課題一覧:
1) 本文に基づき、次の問いに答えてください。
(a) 葛西市場は西葛西駅から車でどのくらいの距離にありますか。
(b) フロリアードは何年に一度、どこの国で開かれますか。
(c) 2012年に日本の花は何を受賞しましたか。
2) 本文によると、仲卸しは「あの花屋さんだったら、この花を好むだろう」と考えて花を仕入れます。その理由として挙げられている事情を、一文から三文で説明してください。
3) 本文の「生産者と花屋さんの間に立ち、花業界を下支えする “仲卸し”という仕事があります。」という一文を英語に訳してください。

そんな日本の花も、生産者と伝える人、販売する人、そして花を楽しむ人がいることで成り立つもの。
生産者と花屋さんの間に立ち、花業界を下支えする “仲卸し”という仕事があります。
「お客さんである花屋さんの要望を聞き、市場から花を仕入れます。たとえばピンクのバラでも、生産者によって色味が全然違うんですね。『あの花屋さんだったら、この花を好むだろう』と考えていきます。ときには生産者を訪ね、その魅力を花屋さんに伝えることもあります。」

東西線の西葛西駅から車で10分ほど。
葛西臨海公園の観覧車を望む葛西市場。この中にフローレツエンティワンの葛西営業部はあります。
迎えてくださったのは若い常務の竹内さん。

「日本の花は、一本一本に生産者の色がよく出ます。その美しさは世界一なんですよ。」
十年に一度、オランダで開かれる世界一の花品評会である“フェンロー国際園芸博覧会”、通称フロリアード。
2012年には、日本の花が金賞の大半を受賞したそうだ。
日本の花は、海外の富裕層たちに高く評価されている。欧米に加え、近年増えつつあるのが、香港、ベトナム、中国といったアジア向けの輸出。

提供データ:
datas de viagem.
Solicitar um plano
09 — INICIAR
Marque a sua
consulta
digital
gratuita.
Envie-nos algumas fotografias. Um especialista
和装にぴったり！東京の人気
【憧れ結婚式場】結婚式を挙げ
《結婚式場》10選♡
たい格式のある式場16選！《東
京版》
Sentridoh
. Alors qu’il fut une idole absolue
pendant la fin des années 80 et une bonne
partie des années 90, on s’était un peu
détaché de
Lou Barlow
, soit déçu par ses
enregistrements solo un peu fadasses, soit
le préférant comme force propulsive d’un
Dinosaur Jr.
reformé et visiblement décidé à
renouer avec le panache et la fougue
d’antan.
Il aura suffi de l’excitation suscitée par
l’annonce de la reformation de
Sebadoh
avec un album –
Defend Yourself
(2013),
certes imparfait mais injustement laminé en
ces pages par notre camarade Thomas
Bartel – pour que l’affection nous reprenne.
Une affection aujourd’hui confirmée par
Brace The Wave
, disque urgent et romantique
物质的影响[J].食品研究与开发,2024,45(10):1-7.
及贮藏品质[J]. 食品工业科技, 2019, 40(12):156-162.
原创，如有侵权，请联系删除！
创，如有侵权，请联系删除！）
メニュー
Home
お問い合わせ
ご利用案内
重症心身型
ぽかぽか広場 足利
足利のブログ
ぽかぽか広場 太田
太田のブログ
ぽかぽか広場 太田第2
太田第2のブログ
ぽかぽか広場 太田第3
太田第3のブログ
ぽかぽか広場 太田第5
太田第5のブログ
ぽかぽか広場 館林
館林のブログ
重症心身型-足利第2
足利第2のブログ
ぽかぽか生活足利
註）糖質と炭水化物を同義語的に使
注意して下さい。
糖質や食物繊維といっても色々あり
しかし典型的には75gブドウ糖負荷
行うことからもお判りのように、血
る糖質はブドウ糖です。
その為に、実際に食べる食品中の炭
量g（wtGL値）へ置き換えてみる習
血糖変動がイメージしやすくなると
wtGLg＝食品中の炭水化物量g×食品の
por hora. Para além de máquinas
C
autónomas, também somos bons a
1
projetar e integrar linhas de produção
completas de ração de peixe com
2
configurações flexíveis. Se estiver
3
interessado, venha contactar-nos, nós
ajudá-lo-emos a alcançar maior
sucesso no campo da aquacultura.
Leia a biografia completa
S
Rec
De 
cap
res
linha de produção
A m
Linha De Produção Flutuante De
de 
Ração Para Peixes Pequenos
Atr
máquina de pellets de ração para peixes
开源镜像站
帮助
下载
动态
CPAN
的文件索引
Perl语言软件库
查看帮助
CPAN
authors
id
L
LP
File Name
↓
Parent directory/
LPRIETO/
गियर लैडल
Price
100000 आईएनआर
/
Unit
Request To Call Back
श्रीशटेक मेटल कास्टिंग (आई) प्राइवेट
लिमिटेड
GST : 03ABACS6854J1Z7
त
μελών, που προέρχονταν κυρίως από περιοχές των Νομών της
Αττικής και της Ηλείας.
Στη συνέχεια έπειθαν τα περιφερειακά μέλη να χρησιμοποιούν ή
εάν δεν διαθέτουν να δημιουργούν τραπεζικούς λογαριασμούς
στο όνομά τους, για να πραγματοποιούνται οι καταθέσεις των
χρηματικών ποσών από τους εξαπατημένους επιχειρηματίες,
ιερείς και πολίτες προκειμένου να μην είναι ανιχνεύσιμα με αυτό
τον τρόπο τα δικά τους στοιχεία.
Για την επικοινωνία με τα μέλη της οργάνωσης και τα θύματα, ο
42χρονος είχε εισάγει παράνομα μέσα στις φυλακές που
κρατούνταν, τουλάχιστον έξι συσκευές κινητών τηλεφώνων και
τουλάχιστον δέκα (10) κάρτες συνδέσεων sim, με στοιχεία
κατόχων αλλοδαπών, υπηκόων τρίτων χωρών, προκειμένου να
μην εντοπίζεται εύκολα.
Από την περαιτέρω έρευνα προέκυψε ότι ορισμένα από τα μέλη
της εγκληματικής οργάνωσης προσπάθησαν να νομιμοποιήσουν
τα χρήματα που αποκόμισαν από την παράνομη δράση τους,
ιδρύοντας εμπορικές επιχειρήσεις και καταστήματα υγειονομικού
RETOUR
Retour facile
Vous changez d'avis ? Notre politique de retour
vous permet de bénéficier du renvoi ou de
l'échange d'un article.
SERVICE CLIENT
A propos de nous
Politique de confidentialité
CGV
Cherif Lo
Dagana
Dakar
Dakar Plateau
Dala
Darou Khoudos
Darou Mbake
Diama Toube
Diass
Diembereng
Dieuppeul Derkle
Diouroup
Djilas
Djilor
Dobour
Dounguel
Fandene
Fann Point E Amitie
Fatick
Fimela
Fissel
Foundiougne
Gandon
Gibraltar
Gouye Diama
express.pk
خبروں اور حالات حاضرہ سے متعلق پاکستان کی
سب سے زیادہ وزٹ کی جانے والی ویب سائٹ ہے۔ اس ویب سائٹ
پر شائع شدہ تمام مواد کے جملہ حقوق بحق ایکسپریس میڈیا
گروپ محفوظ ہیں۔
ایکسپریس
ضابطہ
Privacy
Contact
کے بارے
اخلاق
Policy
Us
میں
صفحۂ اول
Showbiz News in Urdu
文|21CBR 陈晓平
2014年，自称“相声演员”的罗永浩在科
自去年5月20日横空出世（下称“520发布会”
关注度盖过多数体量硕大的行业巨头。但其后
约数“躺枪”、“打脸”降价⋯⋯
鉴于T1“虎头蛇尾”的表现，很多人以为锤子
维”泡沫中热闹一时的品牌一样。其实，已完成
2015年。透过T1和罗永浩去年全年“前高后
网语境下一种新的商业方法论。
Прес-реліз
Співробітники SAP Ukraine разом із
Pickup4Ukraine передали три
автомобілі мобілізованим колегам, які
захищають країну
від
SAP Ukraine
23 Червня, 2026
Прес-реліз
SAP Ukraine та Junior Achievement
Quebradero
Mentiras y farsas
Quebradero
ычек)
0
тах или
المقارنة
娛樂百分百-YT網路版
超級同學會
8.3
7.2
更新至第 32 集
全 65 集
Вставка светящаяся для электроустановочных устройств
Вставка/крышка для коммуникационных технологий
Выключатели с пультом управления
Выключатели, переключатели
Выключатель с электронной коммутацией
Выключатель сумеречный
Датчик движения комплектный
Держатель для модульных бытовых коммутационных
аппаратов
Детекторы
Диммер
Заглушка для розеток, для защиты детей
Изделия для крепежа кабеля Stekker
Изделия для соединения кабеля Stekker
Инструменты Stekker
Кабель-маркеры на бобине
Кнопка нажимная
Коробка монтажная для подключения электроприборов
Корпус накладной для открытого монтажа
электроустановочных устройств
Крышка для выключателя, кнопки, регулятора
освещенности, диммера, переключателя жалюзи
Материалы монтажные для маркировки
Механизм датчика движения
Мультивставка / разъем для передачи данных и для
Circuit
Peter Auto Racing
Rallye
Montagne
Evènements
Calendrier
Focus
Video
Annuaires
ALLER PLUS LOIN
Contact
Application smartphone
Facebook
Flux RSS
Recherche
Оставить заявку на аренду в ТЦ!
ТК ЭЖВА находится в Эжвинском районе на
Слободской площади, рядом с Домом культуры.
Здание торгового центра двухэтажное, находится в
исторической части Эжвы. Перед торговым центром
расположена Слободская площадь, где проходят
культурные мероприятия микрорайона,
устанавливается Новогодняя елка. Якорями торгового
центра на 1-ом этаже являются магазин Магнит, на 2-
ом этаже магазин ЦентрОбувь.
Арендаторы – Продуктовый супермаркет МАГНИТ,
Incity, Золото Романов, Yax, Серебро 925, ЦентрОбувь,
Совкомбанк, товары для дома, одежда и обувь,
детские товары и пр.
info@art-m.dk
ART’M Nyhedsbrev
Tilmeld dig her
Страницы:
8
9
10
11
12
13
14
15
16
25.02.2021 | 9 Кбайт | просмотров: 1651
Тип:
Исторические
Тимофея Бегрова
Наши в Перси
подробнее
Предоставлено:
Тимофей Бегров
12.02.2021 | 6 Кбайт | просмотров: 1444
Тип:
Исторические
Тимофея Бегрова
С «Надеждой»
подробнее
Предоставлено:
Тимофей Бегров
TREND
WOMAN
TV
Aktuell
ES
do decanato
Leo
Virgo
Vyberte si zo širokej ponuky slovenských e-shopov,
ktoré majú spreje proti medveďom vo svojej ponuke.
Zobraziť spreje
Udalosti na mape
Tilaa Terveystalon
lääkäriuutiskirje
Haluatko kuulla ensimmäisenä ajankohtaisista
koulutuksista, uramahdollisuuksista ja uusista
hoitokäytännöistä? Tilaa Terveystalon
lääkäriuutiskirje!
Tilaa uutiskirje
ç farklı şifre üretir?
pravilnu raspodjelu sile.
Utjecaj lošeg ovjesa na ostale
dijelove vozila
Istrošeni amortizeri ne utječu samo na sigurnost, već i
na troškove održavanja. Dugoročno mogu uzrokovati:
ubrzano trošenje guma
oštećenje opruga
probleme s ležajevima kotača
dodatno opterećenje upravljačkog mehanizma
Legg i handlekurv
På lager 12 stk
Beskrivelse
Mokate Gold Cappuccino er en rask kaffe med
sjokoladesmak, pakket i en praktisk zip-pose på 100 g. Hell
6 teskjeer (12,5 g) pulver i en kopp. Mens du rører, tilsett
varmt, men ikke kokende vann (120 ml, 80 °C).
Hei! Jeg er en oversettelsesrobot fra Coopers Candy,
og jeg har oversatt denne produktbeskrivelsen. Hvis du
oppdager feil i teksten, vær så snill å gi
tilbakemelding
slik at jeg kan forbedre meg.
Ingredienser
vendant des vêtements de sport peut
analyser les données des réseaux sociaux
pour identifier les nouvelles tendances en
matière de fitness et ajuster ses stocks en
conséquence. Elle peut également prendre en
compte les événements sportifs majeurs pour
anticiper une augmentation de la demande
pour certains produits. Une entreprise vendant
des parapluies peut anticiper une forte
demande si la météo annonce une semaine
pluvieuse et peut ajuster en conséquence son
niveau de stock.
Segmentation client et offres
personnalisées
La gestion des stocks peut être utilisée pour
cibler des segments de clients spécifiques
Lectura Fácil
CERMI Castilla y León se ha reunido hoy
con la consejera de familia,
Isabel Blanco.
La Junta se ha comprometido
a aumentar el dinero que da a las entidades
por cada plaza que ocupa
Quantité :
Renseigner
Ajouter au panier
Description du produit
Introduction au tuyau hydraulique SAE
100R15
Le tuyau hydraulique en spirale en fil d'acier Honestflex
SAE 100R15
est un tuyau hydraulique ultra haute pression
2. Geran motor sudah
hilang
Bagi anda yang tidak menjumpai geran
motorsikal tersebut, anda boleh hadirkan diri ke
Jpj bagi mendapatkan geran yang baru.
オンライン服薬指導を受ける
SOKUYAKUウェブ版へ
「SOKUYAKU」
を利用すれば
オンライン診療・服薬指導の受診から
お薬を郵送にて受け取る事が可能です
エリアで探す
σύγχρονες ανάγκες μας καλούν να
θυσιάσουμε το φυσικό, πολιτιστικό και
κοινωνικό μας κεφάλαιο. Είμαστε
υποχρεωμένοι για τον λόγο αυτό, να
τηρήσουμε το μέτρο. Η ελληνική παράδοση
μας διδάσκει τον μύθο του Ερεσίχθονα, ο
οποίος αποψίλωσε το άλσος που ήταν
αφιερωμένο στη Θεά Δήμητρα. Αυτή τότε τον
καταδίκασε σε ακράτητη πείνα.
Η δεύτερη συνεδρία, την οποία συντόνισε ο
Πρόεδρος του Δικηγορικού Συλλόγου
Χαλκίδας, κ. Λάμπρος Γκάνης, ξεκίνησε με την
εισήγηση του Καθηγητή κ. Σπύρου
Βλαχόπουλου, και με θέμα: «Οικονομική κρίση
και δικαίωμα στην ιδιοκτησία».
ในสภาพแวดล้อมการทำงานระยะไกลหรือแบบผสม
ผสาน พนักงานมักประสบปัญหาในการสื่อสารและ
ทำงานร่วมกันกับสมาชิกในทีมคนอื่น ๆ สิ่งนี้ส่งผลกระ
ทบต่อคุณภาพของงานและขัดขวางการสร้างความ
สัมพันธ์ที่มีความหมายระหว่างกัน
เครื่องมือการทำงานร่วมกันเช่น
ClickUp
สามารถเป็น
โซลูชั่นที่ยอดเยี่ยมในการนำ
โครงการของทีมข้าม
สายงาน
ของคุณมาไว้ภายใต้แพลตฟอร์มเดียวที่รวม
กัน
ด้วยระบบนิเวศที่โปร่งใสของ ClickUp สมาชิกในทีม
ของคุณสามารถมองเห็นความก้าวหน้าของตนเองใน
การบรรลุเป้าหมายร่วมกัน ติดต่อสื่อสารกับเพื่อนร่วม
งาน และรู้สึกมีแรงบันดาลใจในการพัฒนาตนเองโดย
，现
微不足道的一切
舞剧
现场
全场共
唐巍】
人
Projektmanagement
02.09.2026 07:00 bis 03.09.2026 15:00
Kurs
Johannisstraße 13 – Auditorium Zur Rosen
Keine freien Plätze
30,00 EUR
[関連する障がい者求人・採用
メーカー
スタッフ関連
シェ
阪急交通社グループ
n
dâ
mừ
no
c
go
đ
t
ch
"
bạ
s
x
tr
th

各課題の解答:
1)
(a) 車で10分ほどです。
(b) 十年に一度、オランダで開かれます。
(c) 金賞の大半を受賞しました。

2) 同じピンクのバラでも、生産者によって色味がまったく異なるためです。

3) There is a line of work called "nakaoroshi," or intermediate wholesaling, which stands between growers and florists and supports the flower industry.